ASSIGNMENT - In the records below, how many lines hold the string "quote"? Give only the number.

EXTRACTED MATERIAL -
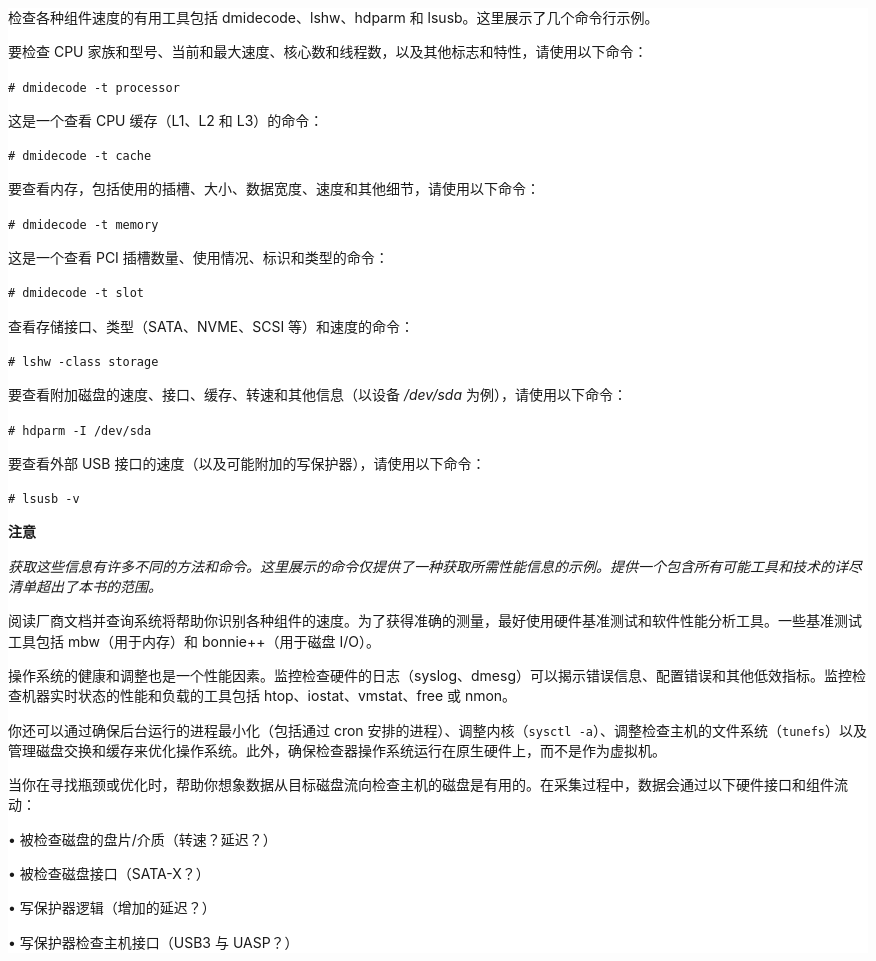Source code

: 检查各种组件速度的有用工具包括 dmidecode、lshw、hdparm 和 lsusb。这里展示了几个命令行示例。

要检查 CPU 家族和型号、当前和最大速度、核心数和线程数，以及其他标志和特性，请使用以下命令：

```
# dmidecode -t processor
```

这是一个查看 CPU 缓存（L1、L2 和 L3）的命令：

```
# dmidecode -t cache
```

要查看内存，包括使用的插槽、大小、数据宽度、速度和其他细节，请使用以下命令：

```
# dmidecode -t memory
```

这是一个查看 PCI 插槽数量、使用情况、标识和类型的命令：

```
# dmidecode -t slot
```

查看存储接口、类型（SATA、NVME、SCSI 等）和速度的命令：

```
# lshw -class storage
```

要查看附加磁盘的速度、接口、缓存、转速和其他信息（以设备 */dev/sda* 为例），请使用以下命令：

```
# hdparm -I /dev/sda
```

要查看外部 USB 接口的速度（以及可能附加的写保护器），请使用以下命令：

```
# lsusb -v
```

**注意**

*获取这些信息有许多不同的方法和命令。这里展示的命令仅提供了一种获取所需性能信息的示例。提供一个包含所有可能工具和技术的详尽清单超出了本书的范围。*

阅读厂商文档并查询系统将帮助你识别各种组件的速度。为了获得准确的测量，最好使用硬件基准测试和软件性能分析工具。一些基准测试工具包括 mbw（用于内存）和 bonnie++（用于磁盘 I/O）。

操作系统的健康和调整也是一个性能因素。监控检查硬件的日志（syslog、dmesg）可以揭示错误信息、配置错误和其他低效指标。监控检查机器实时状态的性能和负载的工具包括 htop、iostat、vmstat、free 或 nmon。

你还可以通过确保后台运行的进程最小化（包括通过 cron 安排的进程）、调整内核（`sysctl -a`）、调整检查主机的文件系统（`tunefs`）以及管理磁盘交换和缓存来优化操作系统。此外，确保检查器操作系统运行在原生硬件上，而不是作为虚拟机。

当你在寻找瓶颈或优化时，帮助你想象数据从目标磁盘流向检查主机的磁盘是有用的。在采集过程中，数据会通过以下硬件接口和组件流动：

• 被检查磁盘的盘片/介质（转速？延迟？）

• 被检查磁盘接口（SATA-X？）

• 写保护器逻辑（增加的延迟？）

• 写保护器检查主机接口（USB3 与 UASP？）
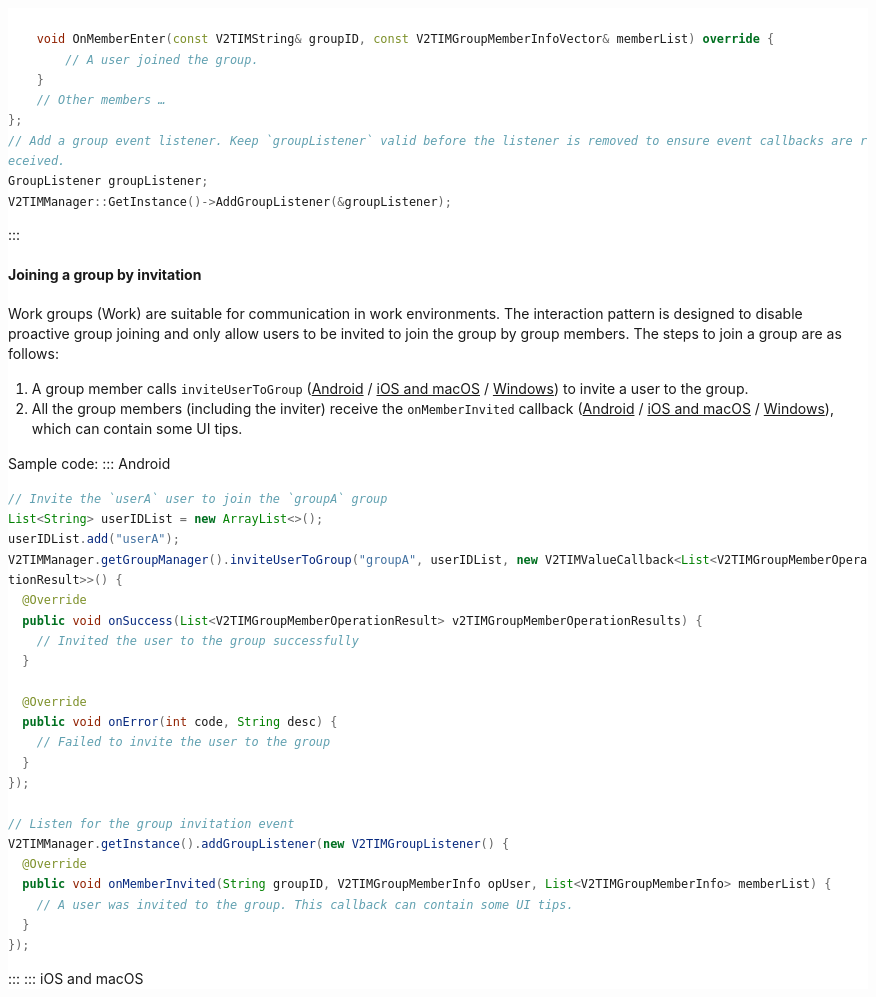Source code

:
 ```cpp

    void OnMemberEnter(const V2TIMString& groupID, const V2TIMGroupMemberInfoVector& memberList) override {
        // A user joined the group.
    }
    // Other members …
};
// Add a group event listener. Keep `groupListener` valid before the listener is removed to ensure event callbacks are received.
GroupListener groupListener;
V2TIMManager::GetInstance()->AddGroupListener(&groupListener);
```
:::
</dx-tabs> 

#### Joining a group by invitation
Work groups (Work) are suitable for communication in work environments. The interaction pattern is designed to disable proactive group joining and only allow users to be invited to join the group by group members.
The steps to join a group are as follows:

1. A group member calls `inviteUserToGroup` ([Android](https://im.sdk.qcloud.com/doc/en/classcom_1_1tencent_1_1imsdk_1_1v2_1_1V2TIMGroupManager.html#afd219107653b877e446c149531d65e92) / [iOS and macOS](https://im.sdk.qcloud.com/doc/en/categoryV2TIMManager_07Group_08.html#a942d75fdea66e22cdbd8c131cf18e1ea) / [Windows](https://im.sdk.qcloud.com/doc/en/classV2TIMGroupManager.html#a46fecb95bf66ccc3023201fb3737c423)) to invite a user to the group.
2. All the group members (including the inviter) receive the `onMemberInvited` callback ([Android](https://im.sdk.qcloud.com/doc/en/classcom_1_1tencent_1_1imsdk_1_1v2_1_1V2TIMGroupListener.html#af6119ca3c6eabcc63acbf012f508b1b1) / [iOS and macOS](https://im.sdk.qcloud.com/doc/en/protocolV2TIMGroupListener-p.html#a6bff27f9f6859caefcaaf361b9c6fe68) / [Windows](https://im.sdk.qcloud.com/doc/en/classV2TIMGroupListener.html#a94cc6a91243cb46877909da96601135b)), which can contain some UI tips.


Sample code:
<dx-tabs>
::: Android
```java
// Invite the `userA` user to join the `groupA` group
List<String> userIDList = new ArrayList<>();
userIDList.add("userA");
V2TIMManager.getGroupManager().inviteUserToGroup("groupA", userIDList, new V2TIMValueCallback<List<V2TIMGroupMemberOperationResult>>() {
  @Override
  public void onSuccess(List<V2TIMGroupMemberOperationResult> v2TIMGroupMemberOperationResults) {
  	// Invited the user to the group successfully
  }

  @Override
  public void onError(int code, String desc) {
  	// Failed to invite the user to the group
  }
});

// Listen for the group invitation event
V2TIMManager.getInstance().addGroupListener(new V2TIMGroupListener() {
  @Override
  public void onMemberInvited(String groupID, V2TIMGroupMemberInfo opUser, List<V2TIMGroupMemberInfo> memberList) {
  	// A user was invited to the group. This callback can contain some UI tips.
  }
});
```
:::
::: iOS and macOS
```objectivec
```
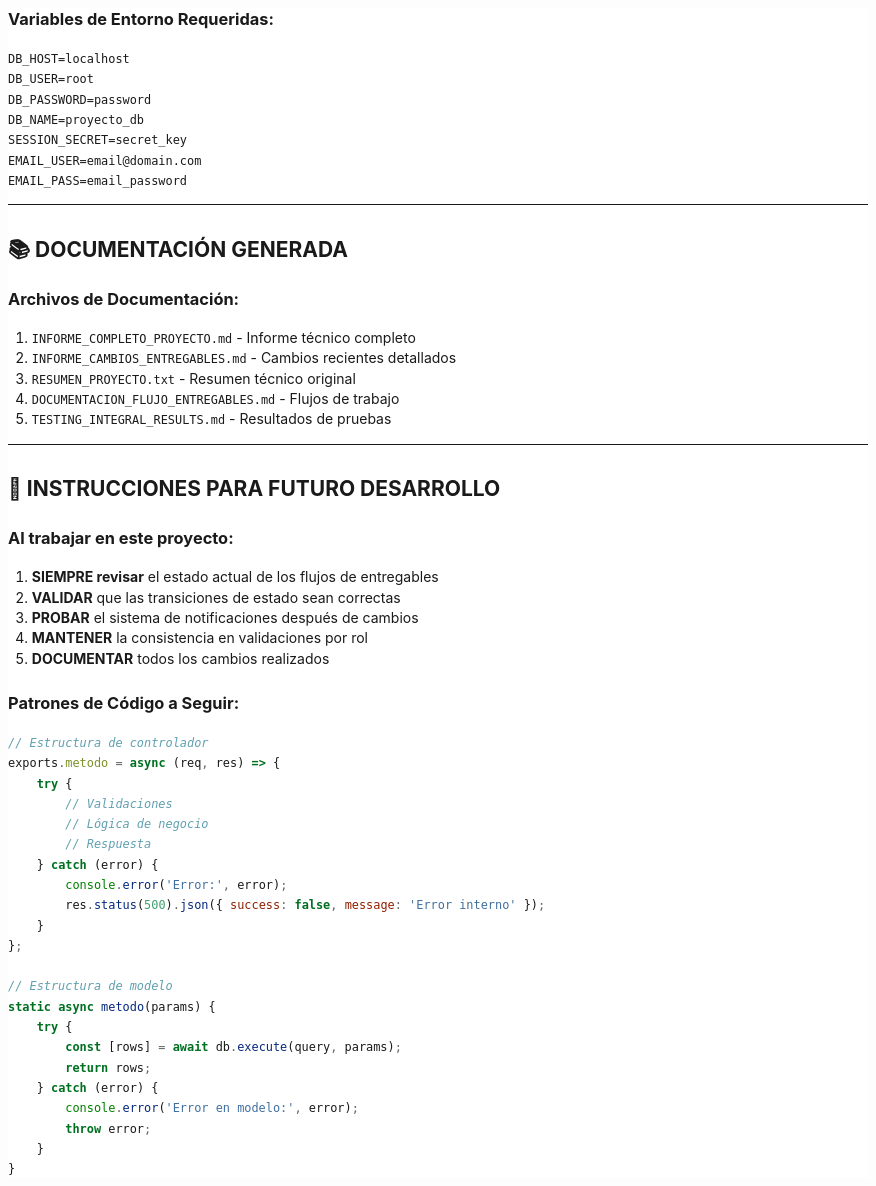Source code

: ### **Variables de Entorno Requeridas:**
```env
DB_HOST=localhost
DB_USER=root
DB_PASSWORD=password
DB_NAME=proyecto_db
SESSION_SECRET=secret_key
EMAIL_USER=email@domain.com
EMAIL_PASS=email_password
```

---

## 📚 **DOCUMENTACIÓN GENERADA**

### **Archivos de Documentación:**
1. `INFORME_COMPLETO_PROYECTO.md` - Informe técnico completo
2. `INFORME_CAMBIOS_ENTREGABLES.md` - Cambios recientes detallados
3. `RESUMEN_PROYECTO.txt` - Resumen técnico original
4. `DOCUMENTACION_FLUJO_ENTREGABLES.md` - Flujos de trabajo
5. `TESTING_INTEGRAL_RESULTS.md` - Resultados de pruebas

---

## 🎯 **INSTRUCCIONES PARA FUTURO DESARROLLO**

### **Al trabajar en este proyecto:**

1. **SIEMPRE revisar** el estado actual de los flujos de entregables
2. **VALIDAR** que las transiciones de estado sean correctas
3. **PROBAR** el sistema de notificaciones después de cambios
4. **MANTENER** la consistencia en validaciones por rol
5. **DOCUMENTAR** todos los cambios realizados

### **Patrones de Código a Seguir:**
```javascript
// Estructura de controlador
exports.metodo = async (req, res) => {
    try {
        // Validaciones
        // Lógica de negocio
        // Respuesta
    } catch (error) {
        console.error('Error:', error);
        res.status(500).json({ success: false, message: 'Error interno' });
    }
};

// Estructura de modelo
static async metodo(params) {
    try {
        const [rows] = await db.execute(query, params);
        return rows;
    } catch (error) {
        console.error('Error en modelo:', error);
        throw error;
    }
}
```
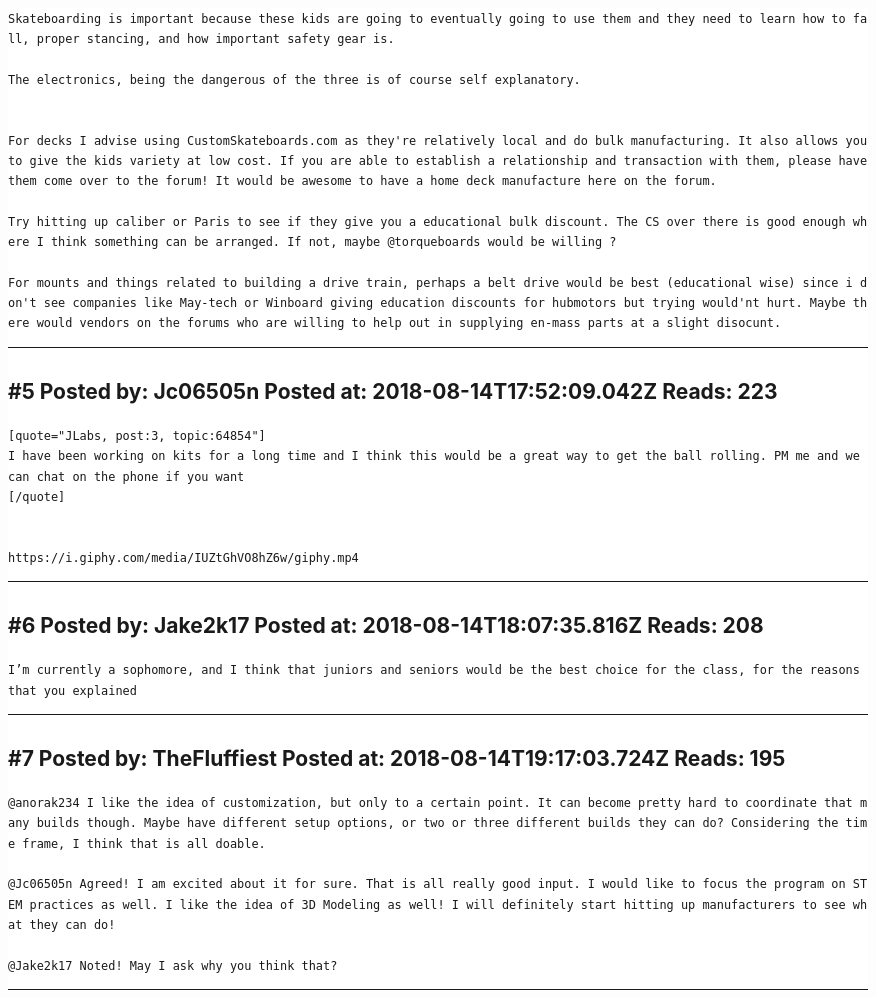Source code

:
 ```
Skateboarding is important because these kids are going to eventually going to use them and they need to learn how to fall, proper stancing, and how important safety gear is.

The electronics, being the dangerous of the three is of course self explanatory. 


For decks I advise using CustomSkateboards.com as they're relatively local and do bulk manufacturing. It also allows you to give the kids variety at low cost. If you are able to establish a relationship and transaction with them, please have them come over to the forum! It would be awesome to have a home deck manufacture here on the forum. 

Try hitting up caliber or Paris to see if they give you a educational bulk discount. The CS over there is good enough where I think something can be arranged. If not, maybe @torqueboards would be willing ?

For mounts and things related to building a drive train, perhaps a belt drive would be best (educational wise) since i don't see companies like May-tech or Winboard giving education discounts for hubmotors but trying would'nt hurt. Maybe there would vendors on the forums who are willing to help out in supplying en-mass parts at a slight disocunt.
```

---
## \#5 Posted by: Jc06505n Posted at: 2018-08-14T17:52:09.042Z Reads: 223

```
[quote="JLabs, post:3, topic:64854"]
I have been working on kits for a long time and I think this would be a great way to get the ball rolling. PM me and we can chat on the phone if you want
[/quote]


https://i.giphy.com/media/IUZtGhVO8hZ6w/giphy.mp4
```

---
## \#6 Posted by: Jake2k17 Posted at: 2018-08-14T18:07:35.816Z Reads: 208

```
I’m currently a sophomore, and I think that juniors and seniors would be the best choice for the class, for the reasons that you explained
```

---
## \#7 Posted by: TheFluffiest Posted at: 2018-08-14T19:17:03.724Z Reads: 195

```
@anorak234 I like the idea of customization, but only to a certain point. It can become pretty hard to coordinate that many builds though. Maybe have different setup options, or two or three different builds they can do? Considering the time frame, I think that is all doable.  

@Jc06505n Agreed! I am excited about it for sure. That is all really good input. I would like to focus the program on STEM practices as well. I like the idea of 3D Modeling as well! I will definitely start hitting up manufacturers to see what they can do!

@Jake2k17 Noted! May I ask why you think that?
```

---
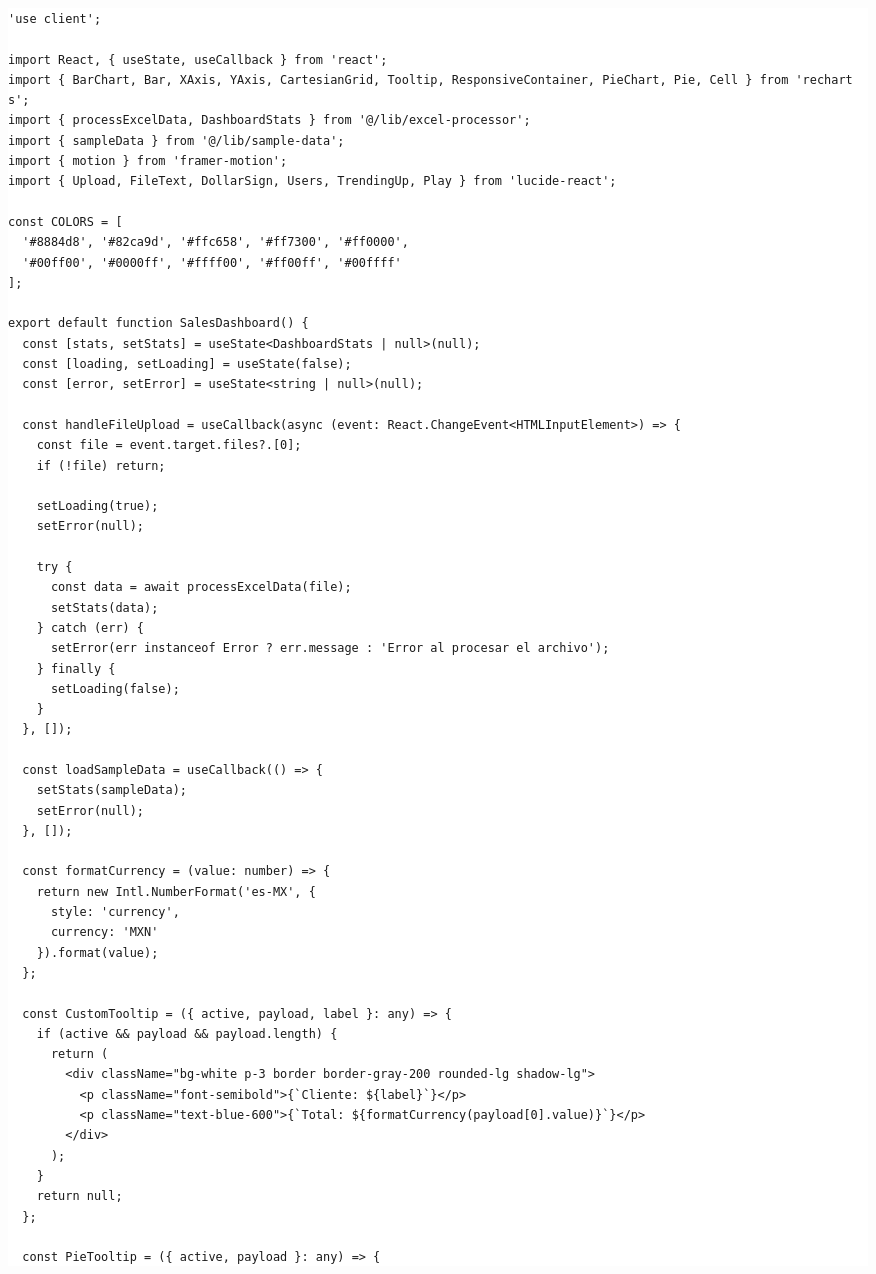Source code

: 
```typescriptreact
'use client';

import React, { useState, useCallback } from 'react';
import { BarChart, Bar, XAxis, YAxis, CartesianGrid, Tooltip, ResponsiveContainer, PieChart, Pie, Cell } from 'recharts';
import { processExcelData, DashboardStats } from '@/lib/excel-processor';
import { sampleData } from '@/lib/sample-data';
import { motion } from 'framer-motion';
import { Upload, FileText, DollarSign, Users, TrendingUp, Play } from 'lucide-react';

const COLORS = [
  '#8884d8', '#82ca9d', '#ffc658', '#ff7300', '#ff0000',
  '#00ff00', '#0000ff', '#ffff00', '#ff00ff', '#00ffff'
];

export default function SalesDashboard() {
  const [stats, setStats] = useState<DashboardStats | null>(null);
  const [loading, setLoading] = useState(false);
  const [error, setError] = useState<string | null>(null);

  const handleFileUpload = useCallback(async (event: React.ChangeEvent<HTMLInputElement>) => {
    const file = event.target.files?.[0];
    if (!file) return;

    setLoading(true);
    setError(null);

    try {
      const data = await processExcelData(file);
      setStats(data);
    } catch (err) {
      setError(err instanceof Error ? err.message : 'Error al procesar el archivo');
    } finally {
      setLoading(false);
    }
  }, []);

  const loadSampleData = useCallback(() => {
    setStats(sampleData);
    setError(null);
  }, []);

  const formatCurrency = (value: number) => {
    return new Intl.NumberFormat('es-MX', {
      style: 'currency',
      currency: 'MXN'
    }).format(value);
  };

  const CustomTooltip = ({ active, payload, label }: any) => {
    if (active && payload && payload.length) {
      return (
        <div className="bg-white p-3 border border-gray-200 rounded-lg shadow-lg">
          <p className="font-semibold">{`Cliente: ${label}`}</p>
          <p className="text-blue-600">{`Total: ${formatCurrency(payload[0].value)}`}</p>
        </div>
      );
    }
    return null;
  };

  const PieTooltip = ({ active, payload }: any) => {
```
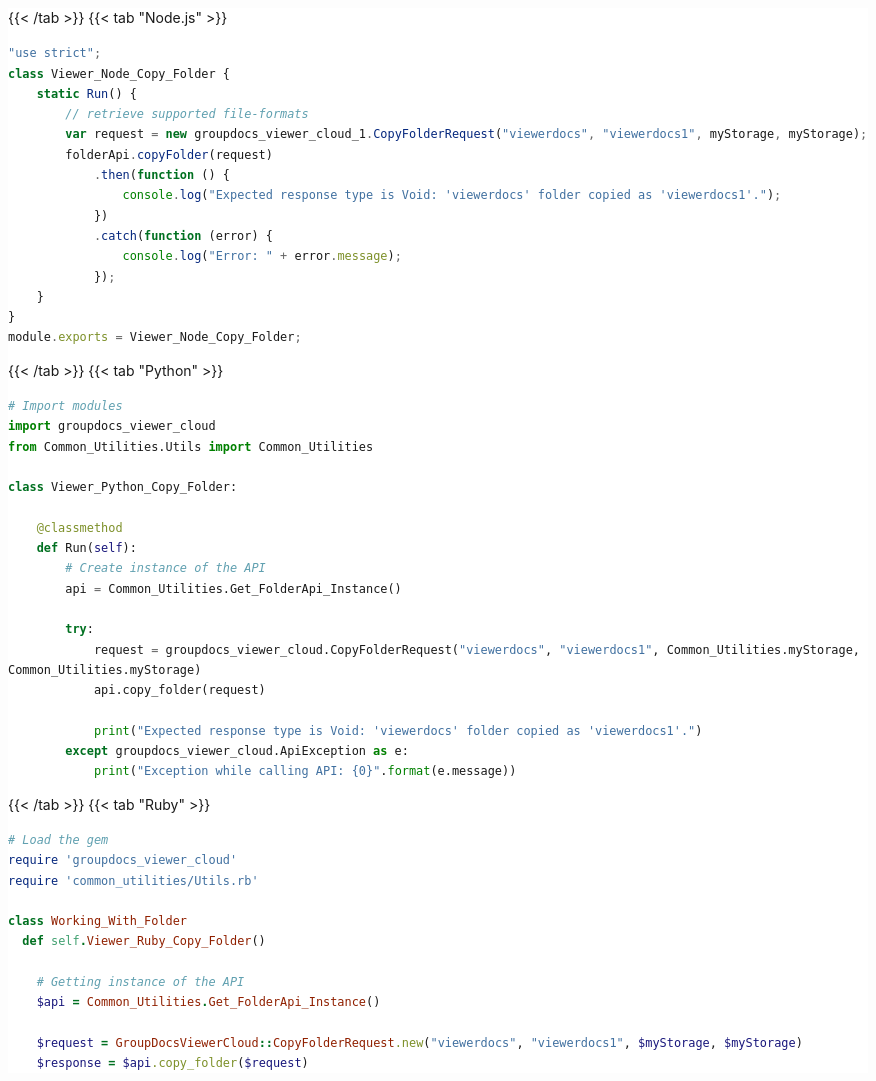 {{< /tab >}}
{{< tab "Node.js" >}}

```js
"use strict";
class Viewer_Node_Copy_Folder {
	static Run() {
		// retrieve supported file-formats
		var request = new groupdocs_viewer_cloud_1.CopyFolderRequest("viewerdocs", "viewerdocs1", myStorage, myStorage);
		folderApi.copyFolder(request)
			.then(function () {
				console.log("Expected response type is Void: 'viewerdocs' folder copied as 'viewerdocs1'.");
			})
			.catch(function (error) {
				console.log("Error: " + error.message);
			});
	}
}
module.exports = Viewer_Node_Copy_Folder;

```

{{< /tab >}}
{{< tab "Python" >}}

```python
# Import modules
import groupdocs_viewer_cloud
from Common_Utilities.Utils import Common_Utilities

class Viewer_Python_Copy_Folder:
    
    @classmethod
    def Run(self):
        # Create instance of the API
        api = Common_Utilities.Get_FolderApi_Instance()
        
        try:
            request = groupdocs_viewer_cloud.CopyFolderRequest("viewerdocs", "viewerdocs1", Common_Utilities.myStorage, Common_Utilities.myStorage)
            api.copy_folder(request)
            
            print("Expected response type is Void: 'viewerdocs' folder copied as 'viewerdocs1'.")
        except groupdocs_viewer_cloud.ApiException as e:
            print("Exception while calling API: {0}".format(e.message))
```

{{< /tab >}}
{{< tab "Ruby" >}}

```ruby
# Load the gem
require 'groupdocs_viewer_cloud'
require 'common_utilities/Utils.rb'

class Working_With_Folder
  def self.Viewer_Ruby_Copy_Folder()

    # Getting instance of the API
    $api = Common_Utilities.Get_FolderApi_Instance()
    
    $request = GroupDocsViewerCloud::CopyFolderRequest.new("viewerdocs", "viewerdocs1", $myStorage, $myStorage)
    $response = $api.copy_folder($request)

```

RESPONSE FOR THIS EXERCISE - 2